【雑学】散歩の語源 - physica
晴れた日の散歩って気持ちいいですよね。
ところで、散歩はなぜ「散(る)」に「歩(く)」と書くのでしょうか?
今回は、ちょっと気になる散歩の語源を探ってみたいと思います。
「散歩」の語源は中国語?

一説によると、「散歩」の語源は古代中国で流行した「五石散」という薬に由来するとされています。
五石散は、中国の三国時代に存在した向精神薬で、単砂(水銀)・雄黄(ヒ素)・白凡(ミョウバン)・曽青(銅)・慈石(鉄鉱石)という5種類の鉱物をすり潰して作られたものです。
この時点で危険な香りしかしませんが、当時は不老不死や滋養強壮の効果があると信じられ、中国で広く流通していたそうです。

五石散は摂取して全身に行き渡ると、皮膚が敏感になり体が温まる「散発」が起きるらしく、これが起こらないと命に関わる中毒症状に陥る危険があるとされていました。(実際は散発があろうとなかろうと中毒症状に陥ります)
そのため、五石散を服用した後は、薬が体内で均等に行き渡るよう絶えず歩き回らなければなりません。
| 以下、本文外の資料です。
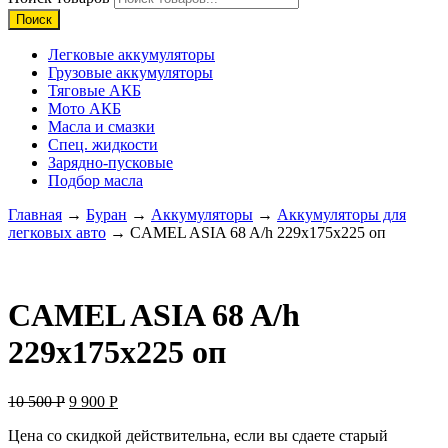
Поиск
Легковые аккумуляторы
Грузовые аккумуляторы
Тяговые АКБ
Мото АКБ
Масла и смазки
Спец. жидкости
Зарядно-пусковые
Подбор масла
Главная
→
Буран
→
Аккумуляторы
→
Аккумуляторы для
легковых авто
→ CAMEL ASIA 68 A/h 229x175x225 оп
CAMEL ASIA 68 A/h
229x175x225 оп
10 500
Р
9 900
Р
Цена со скидкой действительна, если вы сдаете старый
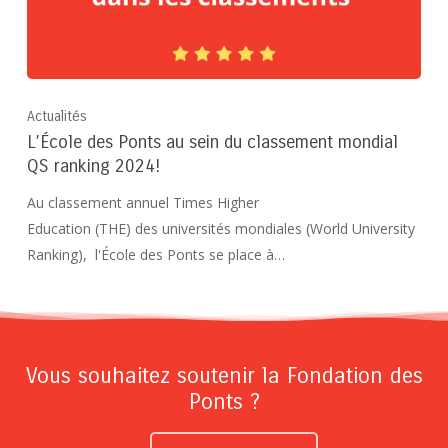
Actualités
L’École des Ponts au sein du classement mondial
QS ranking 2024!
Au classement annuel Times Higher
Education (THE) des universités mondiales (World University
Ranking), l'École des Ponts se place à…
Vous souhaitez soutenir la Fondation des
Ponts ?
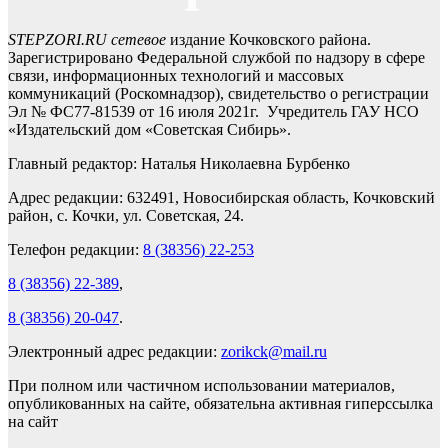
STEPZORI.RU сетевое
издание Кочковского района.
Зарегистрировано Федеральной службой по надзору в сфере
связи, информационных технологий и массовых
коммуникаций (Роскомнадзор), свидетельство о регистрации
Эл № ФС77-81539 от 16 июля 2021г. Учредитель ГАУ НСО
«Издательский дом «Советская Сибирь».
Главный редактор: Наталья Николаевна Бурбенко
Адрес редакции: 632491, Новосибирская область, Кочковский
район, с. Кочки, ул. Советская, 24.
Телефон редакции:
8 (38356) 22-253
8 (38356) 22-389
,
8 (38356) 20-047
.
Электронный адрес редакции:
zorikck@mail.ru
При полном или частичном использовании материалов,
опубликованных на сайте, обязательна активная гиперссылка
на сайт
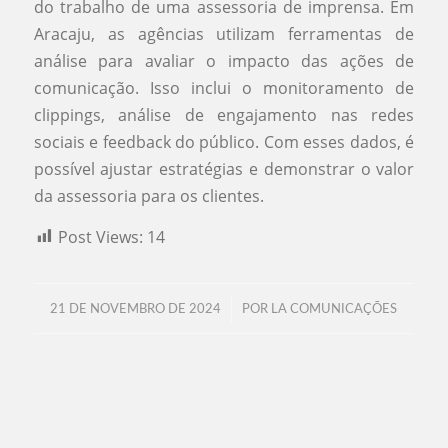
do trabalho de uma assessoria de imprensa. Em
Aracaju, as agências utilizam ferramentas de
análise para avaliar o impacto das ações de
comunicação. Isso inclui o monitoramento de
clippings, análise de engajamento nas redes
sociais e feedback do público. Com esses dados, é
possível ajustar estratégias e demonstrar o valor
da assessoria para os clientes.
Post Views:
14
/
21 DE NOVEMBRO DE 2024
POR
LA COMUNICAÇÕES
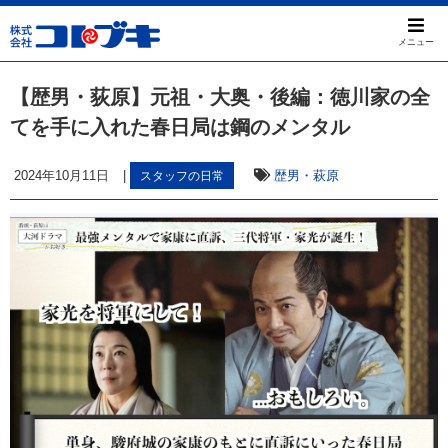
メニュー
【歴男・荻原】元祖・大奥・後編：徳川家の全
てを手に入れた春日局は鋼のメンタル
2024年10月11日
|
歴男・萩原
スタッフの日常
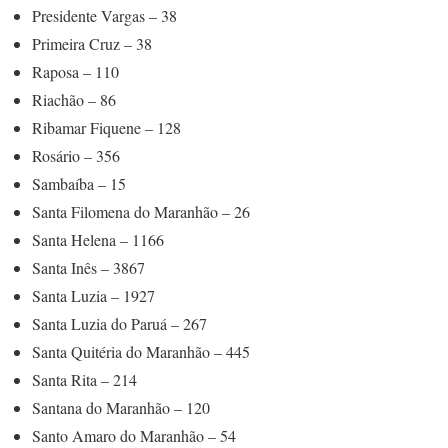
Presidente Vargas – 38
Primeira Cruz – 38
Raposa – 110
Riachão – 86
Ribamar Fiquene – 128
Rosário – 356
Sambaíba – 15
Santa Filomena do Maranhão – 26
Santa Helena – 1166
Santa Inês – 3867
Santa Luzia – 1927
Santa Luzia do Paruá – 267
Santa Quitéria do Maranhão – 445
Santa Rita – 214
Santana do Maranhão – 120
Santo Amaro do Maranhão – 54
これが「行散」と呼ばれ、「散歩」の語源となったとされています。
気ままに歩く「逍遥」

この説の真偽はともかく、中国語には散発を目的に歩き回る「行散」とは別に、特に目的なく歩き回る「逍遥(しょうよう)」というものもあります。
日本では、坪内逍遥 や 中野逍遥 といった明治の作家・詩人のペンネームとして有名ですが、意味としてはこちらの方が私たちの知る散歩に近く、“気ままに楽しむこと”や“自由にあちこち歩き回ること”を指しています。
また、古代ギリシャの哲学者・アリストテレスの学派を「逍遥学派」と言ったりしますが、これも彼がよく歩廊を歩きながら講義を行っていたことに由来します。
散歩の「散」という字にも“気ままに”という意味がありますので、おそらく散歩という言葉が日本に伝わった時には、すでに逍遥のニュアンスが含まれていたのではないでしょうか。
フィットネスとしての価値

現代では「散歩」は健康目的の行動としても親しまれています。
- 血行促進
- ストレス解消
- 脳の活性化
- 軽い脂肪燃焼
など様々な効果があり、忙しい日々の中ではデジタルデトックスの手段としても有効です。
「散歩」が私たちにとって身近なフィットネスであることは、おそらくこの先の時代も変わらなでしょう。